_文档片段_:
:::

英文关键词：Domain Adaptation ; Learning to Rank ; Document Weighting ; Query Weighting ; Active Learning ; Domain Independent Feature ; Semantic Entity
学位年度：2011
导师：周傲英
学科代码：081203
学位授予单位：华东师范大学
论文提交日期：2011-04-01

摘要

随着监督式机器学习技术在各个领域的广泛应用,研究人员逐渐意识到,训练数据的缺乏是阻碍学习模型快速部署的关键因素之一。最近几年,如何解决训练数据缺乏的问题,已经成为机器学习,自然语言处理,信息检索、多媒体等领域的研究热点。
     排序学习是信息检索的关键问题之一。目前,基于监督的机器学习技术被认为是解决排序学习的最佳选择。如同传统监督式学习技术,目标领域缺乏训练数据也是排序学习正在面临的实际问题。针对排序学习,我们研究了如何利用其他相关领域的己有训练数据,学习出适用于目标领域的模型,即领域自适应。
     本文的主要贡献有以下几个方面：
     1.提出了基于文档权重的排序学习自适应框架。首先,利用领域分隔超平面估计源领域文档对目标领域的重要性；然后,把这些文档权重转换成文档对权重；最终,文档对权重可以集成到基于文档对的排序学习算法中。
     2.研究了著名的排序学习算法RankBoost的领域自适应问题。在基于文档权重的排序自适应框架下,提出了三种基于文档权重的RankBoost算法,并分别对它们进行了理论分析和试验比较。
     3.提出了直接在查询层次估计源领域查询对目标领域重要性的方法。在排序学习中,查询是带有相关性标签的文档集合,是排序学习的基本对象。我们分别从两个不同的角度进行查询权重估计：(1)将查询压缩成特征向量,然后采用传统的权重估计方法进行查询权重估计。(2)对每个源领域的查询,把它依次和目标领域查询进行比较；通过集成这些两两比较的结果,估计源领域查询对于目标领域的重要程度。
     4.提出了基于主动学习的排序学习自适应算法。为了获得目标领域特有的排序知识,采用主动学习技术,选择少量目标领域具有信息量的查询进行标注。这些查询可以弥补源领域所缺失的目标领域排序知识,同时,利用这些目标查询评估源查询对目标领域的重要性权重,从而充分利用源领域的训练数据。
     5.将领域自适应技术应用在语义实体识别中,提出了利用领域独立特征来增强领域自适应能力的方法。传统实体识别仅仅使用短文本特征,当训练文档和测试文档在风格上稍有差异时,性能便有明显下降。为解决该问题,我们设计了一个CRF与SVM的组合框架,通过该框架,短文本特征与领域独立特征可以有效的集成,最终获得的识别模型能够更好地适用于目标领域。
     针对不同的应用场景,本文研究了排序学习中的领域自适应问题。在目标领域没有标注数据的场景下,我们从样本权重的角度,研究了基于权重的排序学习领域自适应；在目标领域存在少量标注预算的场景下,我们研究了基于主动学习的排序自适应算法。另外,我们还研究了领域自适应在语义实体识别中的应用。从特征的角度,我们探讨了基于领域独立特征的语义实体识别领域自适应。我们在标准数据集上评价了算法的有效性。
     在实际应用中,比如多媒体新闻推荐,热点事件检测,情感分析,通用搜索,垂直搜索等等,通过本文提出的领域自适应技术,可以充分利用已有其他相关领域的标注数据,降低目标领域的标注成本,同时获得满意的目标领域模型。
With the widespread use of supervised machine learning techniques in many fields, researchers have considered that the scarce of training data in target domain becomes one of the important reasons which prevent us from quickly deploying a learned model. In re-cent years, how to resolve this problem has became a hot topic in several communities such as machine learning, natural language processing, information retrieval and multimedia.

:::

_源数据_:
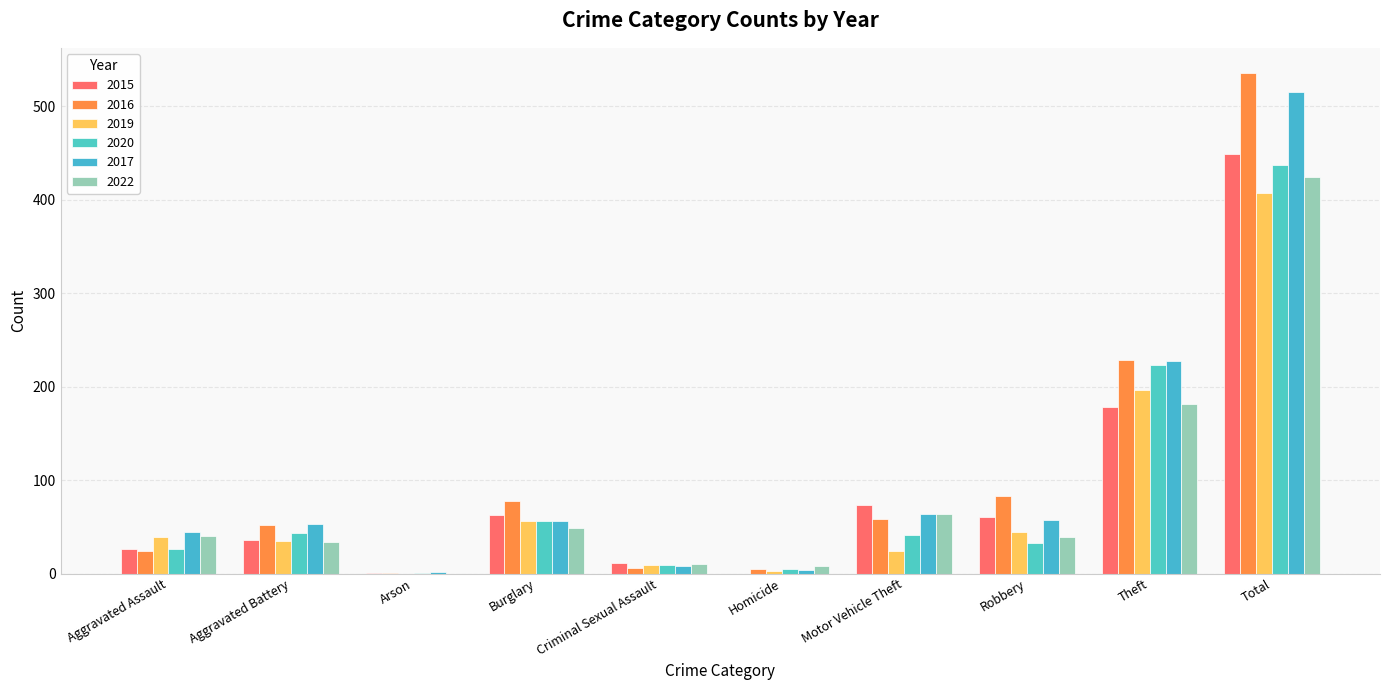

Rank the series by their maximum value, from lowest to highest.

2019, 2022, 2020, 2015, 2017, 2016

:::

_练习任务_:
• 1. 请根据文档片段回答下列问题，答案按(a)、(b)、(c)分行标注：
(a) 学位授予单位是哪所学校？
(b) 第2项贡献研究了哪一种著名排序学习算法的领域自适应问题？
(c) 在语义实体识别中设计的组合框架由哪两种方法组成？
• 2. 列出文档片段中提到的、可借助所提领域自适应技术的全部实际应用。

_参考答案_:
• 1.
(a) 华东师范大学
(b) RankBoost
(c) CRF与SVM

• 2. 多媒体新闻推荐、热点事件检测、情感分析、通用搜索、垂直搜索